O Perfume da Senhora de Negro
Original:Il Profumo Della Signora in Nero
Ano:1974•País:Itália Direção:Francesco Barilli Roteiro:Francesco Barilli, Massimo D’Avak Produção:Giovanni Bertolucci Elenco:Mimsy Farmer, Maurizio Bonuglia, Mario Scaccia, Jho Jhenkins, Nike Arrighi, Lara Wendel, Aleka Paizi, Renata Zamengo, Ugo Carboni, Roberta Cadringher, Sergio Forcina, Gabriele Bentivoglio, Luigi Antonio Guerra, Carla Mancini. |
(o texto abaixo contém alguns SPOILERS)
Silvia (interpretada pela atriz americana Mimsy Farmer, de Contagem de Cadáveres, 1986) é uma jovem encantadora, leva uma vida estável e bem sucedida. Cientista em uma indústria de perfumes, sem motivo aparente, começa a ser atormentada por macabras aparições relacionadas ao suicídio de sua mãe. A situação progressivamente se agrava, ameaçando seu emprego, suas relações pessoais e até mesmo sua sanidade mental.
Posso adiantar ao leitor, O Perfume da Senhora de Negro não é um filme para todos. E antes que torçam o nariz, não me refiro a algum tipo de inteligência diferenciada necessária para vê-lo, mas sim pelo fato que o longa italiano é uma obra incomum, estranha e propositalmente confusa. Ainda que espalhe pistas para sua interpretação, o enredo é aberto para a construção de seu entendimento. E nem todo público aprecia produções neste formato. Entretanto, se você é daqueles que curte este tipo de quebra-cabeças, sim, este filme é para você.
O longa é um giallo um pouco atípico dirigido em 1974 por Francesco Barilli (de Pensione Paura, 1978).
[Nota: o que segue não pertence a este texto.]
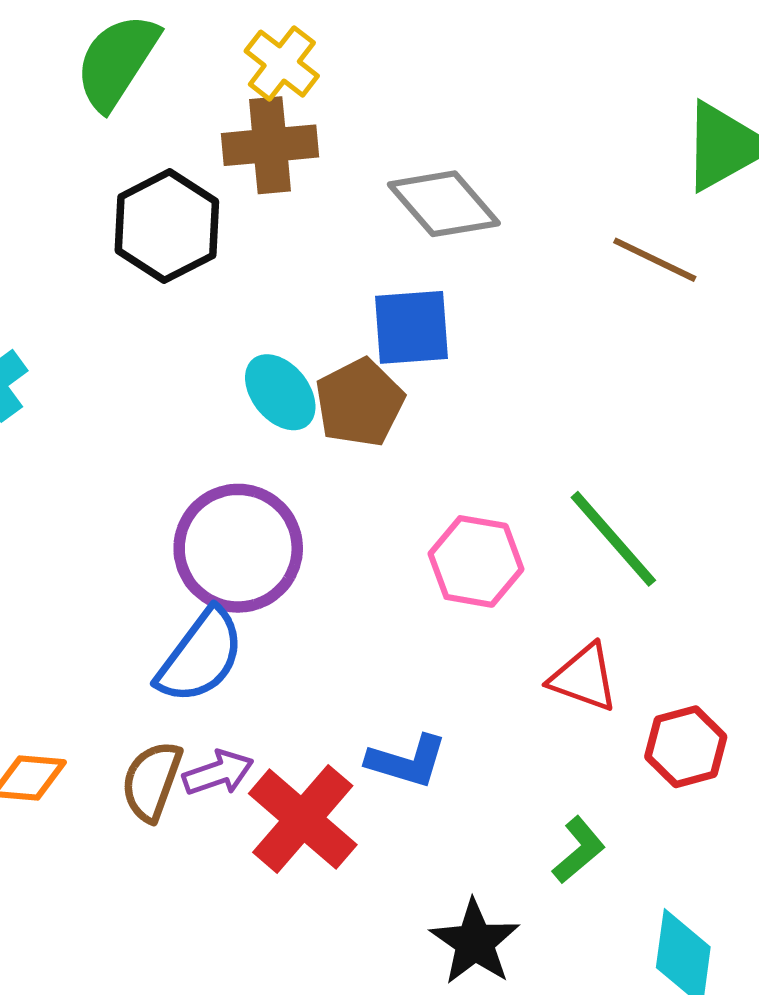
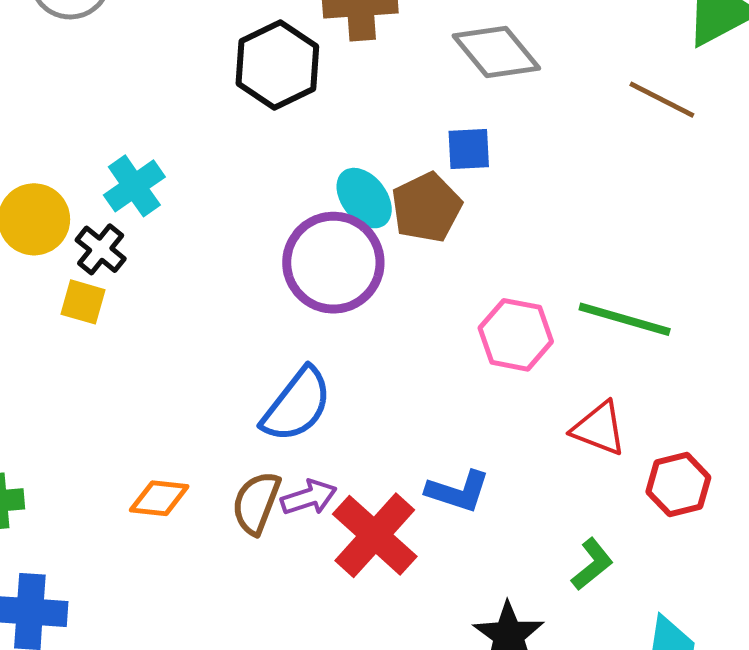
blue square: (412, 327) -> (469, 149), size x0.7
green line: (613, 539) -> (625, 319), turned -34
purple circle: (238, 548) -> (333, 263), moved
Em tempos, a palavra italiana giallo significa “amarelo”, que é uma referência a cor das capas dos famosos romances policiais baratos publicados desde a década de 20 na Itália. Nestes livros, era recorrente o enredo em que um misterioso assassino mascarado matava em série e tinha a identidade revelada somente nas últimas páginas. Algumas décadas depois, o próprio cinema italiano começou não apenas a explorar o conceito, mas também a expandi-lo, inserindo camadas psicológicas e sobrenaturais mais complexas à trama. É nesta expansão do gênero que se encaixa o incomum e vibrante O Perfume da Senhora de Negro.
Todo o estranhamento desta produção está nos excessos: na incômoda mistura de cores, que aparentemente não combinam (nada daquelas paletas sem vida das produções atuais); na trilha sonora de Nicola Piovani (vale lembrar que o compositor ganharia um Oscar no futuro, por A Vida é Bela), sempre incisiva e imponente; nos personagens esquisitos e na suposta desorganização do roteiro (que reproduz a desordem mental da protagonista) escrito por Barilli e Massimo D’Avak (que já haviam escrito juntos, dois anos antes, Mundo Canibal, outra obra italiana do gênero horror dirigida por Umberto Lenzi, em 1972). É notável que neste caos, a confusão do enredo seja habilmente potencializada pela desorientação sinestésica causada pela fotografia e pela trilha sonora.
Outro ponto bastante positivo para os fãs de horror é o ato final inesperado e alucinante, que culmina em uma cena com muito, muito gore – destoando do restante da produção onde o derramamento de sangue ocorre, mas de maneira bem mais comedida.
Sem exagerar nos spoilers ou induzir o leitor a qualquer interpretação involuntária do enredo, é impossível não destacar a influência de outros cineastas italianos como Mario Bava e Dario Argento, que definiram alguns anos antes os padrões do giallo no cinema, com obras significativas como Quatro Moscas Sobre Veludo Cinza (1971) e Seis Mulheres Para o Assassino (1964). Outra grande referência é o terror psicológico de Roman Polanski, em especial o clássico incontestável O Bebê de Rosemary (1968).
Enfim, O Perfume da Senhora de Negro é um giallo exuberante que, apesar de menos conhecido, explora oportunamente os efeitos causados pela ambiguidade do roteiro. O longa merece mais do que ser assistido, merece ser experimentado. Para os interessados, o filme – que esteve disponível por um bom tempo no catálogo brasileiro do Amazon Prime e foi removido recentemente – pode ser encontrado em DVD (sim, eles ainda existem) no box Giallo Volume 4, lançado pela Versátil em 2017.